The “thriller genre” can be a bit of an oxymoron. Thrills are predicated on the unexpected, but genre is about playing to certain conventions. If you know the conventions, then you can’t be thrilled because you’re expecting what comes next. That’s not to say that all thrillers are inherently boring, but rather something more akin to the Taken movies where it’s oddly comforting rather than something that would genuinely get our adrenaline pumping. John Francis Daley & Jonathan Goldstein’s Game Night takes this premise and runs with it, consciously poking fun at the tropes of the thriller without ever going into outright spoof. The directors wisely approach their movie as if it were a thriller, and then let their cast and the situations unfold for amusement rather than excitement.
Max (Jason Bateman) and Annie (Rachel McAdams) bonded over their love of playing games, but their marriage has become bit strained over their inability to conceive. Their doctor speculates it could be due to stress, specifically Max’s stress regarding his confident, successful brother Brooks (Kyle Chandler). When Brooks invites Max and Annie along with their friends Ryan (Billy Magnussen), Michelle (Kylie Bunbury), Kevin (Lamorne Morris), and Ryan’s new date Sarah (Sharon Horgan) for a game night, he promises exciting thrills with the reward of his classic sports car for the winner. Brooks is then kidnapped, and the players must try to win the “game” only to discover that the situation is more authentic than it appears.
Although an immediate comparison that comes to mind is David Fincher’s The Game—a thriller where a guy can no longer tell the difference between an experiential game and true danger—Game Night is more reminiscent of 2016’s Keeping Up with the Joneses where clueless suburbanites accidentally get wrapped up in a dangerous situation. The key difference is that while Joneses is inexplicably PG-13, Game Night enjoys its R-rating and thriller aesthetic, which elevates the comedy above the level of sitcom.

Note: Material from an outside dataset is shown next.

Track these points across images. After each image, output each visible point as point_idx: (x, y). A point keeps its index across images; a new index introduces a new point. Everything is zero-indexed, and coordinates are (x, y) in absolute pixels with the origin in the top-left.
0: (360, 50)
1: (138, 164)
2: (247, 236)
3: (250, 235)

Daley & Goldstein lean heavily into the thriller aspects of the story, which creates a nice juxtaposition with the comedy. It’s not so much that they’re mocking thrillers as much as it’s just funnier when you have people who are completely outmatched by their circumstances. Even when the players discover that it’s not a simple game night, you still get good reactions as they attempt to stage heists, outrun killers, and do the things one would typically expect of someone like Liam Neeson in these movies. Granted, the more the film has to rely on plot rather than just comical situations, the weaker it gets because the plot is kind of an afterthought to the squabbles the characters have.

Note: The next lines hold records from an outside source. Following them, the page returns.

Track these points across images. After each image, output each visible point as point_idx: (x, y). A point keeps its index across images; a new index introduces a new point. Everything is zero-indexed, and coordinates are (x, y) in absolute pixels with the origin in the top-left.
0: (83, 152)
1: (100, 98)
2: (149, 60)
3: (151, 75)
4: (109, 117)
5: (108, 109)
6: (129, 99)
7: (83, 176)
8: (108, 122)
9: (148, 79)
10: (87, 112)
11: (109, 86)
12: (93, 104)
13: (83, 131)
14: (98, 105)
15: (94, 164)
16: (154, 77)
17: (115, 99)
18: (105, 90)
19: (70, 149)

The directors also show they’re unafraid to let jokes go on longer than some would deem necessary, having the confidence that the premise is funny enough that the audience will stay on board. When Ryan, the pretty, dumb one of the group, tries to bribe someone, he keeps slowly sliding small bills across the table. Some directors would cut off the joke after the first couple of bills, but Daley & Goldstein carry it through until Ryan’s wallet is empty. For some viewers, this may take too long, but for me, it goes from funny, to a little much, and back around to funny again, which is the usual comic trajectory in Game Night.
I’d also be remiss if I didn’t praise Jesse Plemmons, who plays Max and Annie’s creepy neighbor Gary. Gary used to be part of Game Night until his wife Debbie divorced him, and since Max and Annie liked Debbie and not Gary, they’ve gone to great lengths to exclude him. Plemmons plays the role perfectly with a detached deadpan, and great little touches like referring to popcorn as “popped corn.” Daley & Goldstein also make the most of his scenes as if they stumbled into an episode of Hannibal where every time Gary speaks, the camera slowly pushes in, like we’re prey being drawn into a predator’s lair. Keep in mind, this is also a movie where Jason Bateman accidentally drenches Gary’s dog in blood.

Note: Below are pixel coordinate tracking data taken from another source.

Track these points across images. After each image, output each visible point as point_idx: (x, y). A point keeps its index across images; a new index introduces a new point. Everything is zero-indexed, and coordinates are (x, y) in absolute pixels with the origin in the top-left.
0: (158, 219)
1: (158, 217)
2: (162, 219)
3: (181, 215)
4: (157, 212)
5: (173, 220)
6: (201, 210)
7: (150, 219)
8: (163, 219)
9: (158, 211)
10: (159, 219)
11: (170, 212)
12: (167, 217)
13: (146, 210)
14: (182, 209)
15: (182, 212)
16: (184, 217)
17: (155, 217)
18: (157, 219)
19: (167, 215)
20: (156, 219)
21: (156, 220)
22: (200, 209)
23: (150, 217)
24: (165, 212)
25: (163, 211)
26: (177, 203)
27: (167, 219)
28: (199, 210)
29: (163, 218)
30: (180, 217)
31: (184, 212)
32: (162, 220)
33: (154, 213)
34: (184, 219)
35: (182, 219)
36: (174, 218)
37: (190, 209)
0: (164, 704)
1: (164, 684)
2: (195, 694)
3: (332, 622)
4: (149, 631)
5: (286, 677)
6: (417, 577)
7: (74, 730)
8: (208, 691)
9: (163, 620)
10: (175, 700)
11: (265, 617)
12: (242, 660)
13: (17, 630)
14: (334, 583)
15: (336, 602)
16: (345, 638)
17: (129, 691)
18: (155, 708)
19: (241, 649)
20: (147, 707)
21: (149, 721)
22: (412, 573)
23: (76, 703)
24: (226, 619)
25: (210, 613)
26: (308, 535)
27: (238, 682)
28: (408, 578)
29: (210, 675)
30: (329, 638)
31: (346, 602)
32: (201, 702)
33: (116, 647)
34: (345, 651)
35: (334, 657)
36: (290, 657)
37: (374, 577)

Trying to walk that tightrope between thriller and comedy doesn’t always work for Game Night, and there are times where it seems like the movie can’t really sustain its premise so the directors are stretching things out in the hopes that the humor will carry the day (and thankfully, it usually does). There are few painfully funny moments in Game Night outside of the scenes with Gary, but it also showcases the offbeat humor Daley & Goldstein excel at. Game Night may not be a film you’ll play again and again, but it’s certainly fun on the first go-round.